Now we can jump ahead a few years. This rapper has had a slightly longer career than Trinidad Jame$, but there’s no doubt it’s been more eventful. Young Thug is one of the most experimental voices in popular rap, with hits like “Lifestyle” with Rich Homie Quan and Birdman and more underground bangers like “Olde English” with Freddie Gibbs and A$AP Ferg. Thug is like Lil Wayne at his most experimental. At any given moment during a Thug verse, you might be able to confidently pick out five recognizable words out of 50. In an interview with TheFader.com, Young Thug said, “I don’t really know how to sing, but I’ve been trying for years.” To be blunt, it wasn’t that hard to tell.

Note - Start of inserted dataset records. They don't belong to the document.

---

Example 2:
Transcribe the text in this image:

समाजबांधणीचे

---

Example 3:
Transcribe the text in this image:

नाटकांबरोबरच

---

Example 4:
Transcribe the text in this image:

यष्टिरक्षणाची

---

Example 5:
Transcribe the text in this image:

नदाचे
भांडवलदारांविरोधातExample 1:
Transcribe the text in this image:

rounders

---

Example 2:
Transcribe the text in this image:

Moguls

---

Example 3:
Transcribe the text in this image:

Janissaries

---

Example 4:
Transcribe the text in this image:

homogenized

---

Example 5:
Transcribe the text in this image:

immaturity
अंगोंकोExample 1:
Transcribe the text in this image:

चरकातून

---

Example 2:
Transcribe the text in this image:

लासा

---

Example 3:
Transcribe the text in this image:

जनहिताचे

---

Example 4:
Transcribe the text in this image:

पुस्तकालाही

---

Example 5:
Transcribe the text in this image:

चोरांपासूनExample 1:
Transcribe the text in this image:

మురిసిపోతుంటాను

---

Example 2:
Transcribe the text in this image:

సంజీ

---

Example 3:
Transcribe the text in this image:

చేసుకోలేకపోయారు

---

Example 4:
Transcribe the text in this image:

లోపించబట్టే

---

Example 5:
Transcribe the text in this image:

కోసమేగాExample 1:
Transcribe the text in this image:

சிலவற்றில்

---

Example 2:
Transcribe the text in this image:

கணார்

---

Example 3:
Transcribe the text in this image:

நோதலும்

Even with vocals that sound like Young Thug is unsuccessfully trying to throw his voice through a mouthful of water, it somehow works in the end, and everything Young Thug has a hand in manages to top his last project.

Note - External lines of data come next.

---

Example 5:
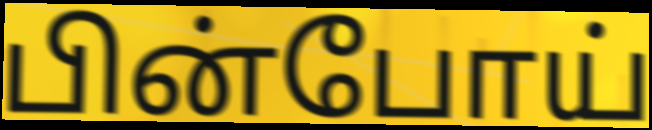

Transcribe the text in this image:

பின்போய்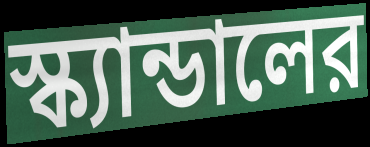
স্ক্যান্ডালের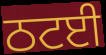
ਠਟਈ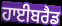
ਹਾਈਬਰੈਡ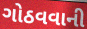
ગોઠવવાનીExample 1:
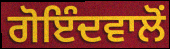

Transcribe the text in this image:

ਗੋਇੰਦਵਾਲੋਂ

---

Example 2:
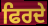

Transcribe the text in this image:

ਫਿਰਦੇ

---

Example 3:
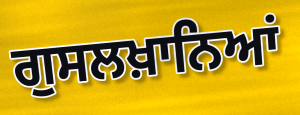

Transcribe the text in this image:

ਗੁਸਲਖ਼ਾਨਿਆਂ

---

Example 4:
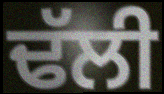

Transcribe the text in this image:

ਢੱਲੀ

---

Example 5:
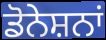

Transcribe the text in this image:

ਡੋਨੇਸ਼ਨਾਂ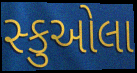
સ્કુઓલાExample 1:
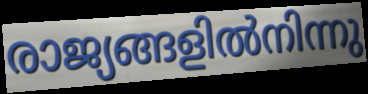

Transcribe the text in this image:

രാജ്യങ്ങളിൽനിന്നു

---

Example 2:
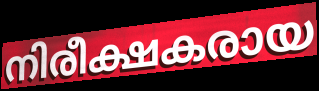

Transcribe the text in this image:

നിരീക്ഷകരായ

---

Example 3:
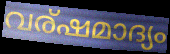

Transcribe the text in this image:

വര്ഷമാദ്യം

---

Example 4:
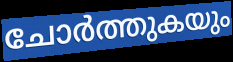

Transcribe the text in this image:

ചോർത്തുകയും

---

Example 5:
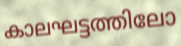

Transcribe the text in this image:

കാലഘട്ടത്തിലോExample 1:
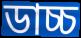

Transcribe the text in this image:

ডাচ্চ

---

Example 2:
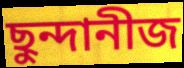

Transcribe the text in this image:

ছুন্দানীজ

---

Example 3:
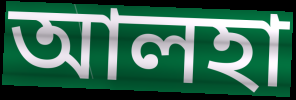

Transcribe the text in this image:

আলহা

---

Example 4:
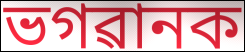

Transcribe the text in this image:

ভগৱানক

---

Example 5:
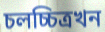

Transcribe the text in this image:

চলচ্চিত্ৰখন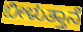
ಬೀಳುತ್ತಾನೆ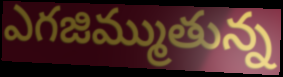
ఎగజిమ్ముతున్న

The final rapper I want to talk about recently released his debut solo mixtape “Ferg Forever,” and he’s had an extremely eventful career with the A$AP Mob. A$AP Ferg exploded onto the rap scene in 2011 on the track “Kissin’ Pink” from A$AP Rocky’s breakout mixtape “LiveLoveA$AP.” Ferg then went on to have his single “Work” featured on the A$AP Mob mixtape “Lords Never Worry,” which helped spawn a remix of “Work” featuring ScHoolboy Q, Trinidad Jame$, French Montana and A$AP Rocky. And that’s where things start getting weird. Ferg now has a successful solo career, and after he released his critically-acclaimed first solo album “Trap Lord,” Ferg started making weirder music, evidenced in his “Ferg Forever” mixtape. The majority of this tape was “meh” at best, but the tracks that shine do so brightly. First was “Fergsomnia” where Ferg flounces around a skittering beat with his sometimes whining, sometimes confidently bellowing vocals coming right along with him. Another great track from “Ferg Forever” was “Doe-Active,” where Ferg follows a slower bouncing beat and repeatedly exclaims, “I got a hundred-dollar bill for every bump on your face.” Ferg was also a featured artist on the Young Thug track mentioned earlier. Check out the Jean-Michel Basquiat-themed video for “Olde English” below.

The world of music is an ever-changing environment, and rap is just an example of the evolution of a genre. I might be full of it with this assertion, but if you pay attention, you can even see when subgenres of music begin forming, which is also what I’m theorizing is happening with rap and hip-hop right now. We live in the age of information where many things have already been done and even more creative things are being done at an alarming rate, which brings out the need for this evolution of genres, and the artists of today seem happy to oblige.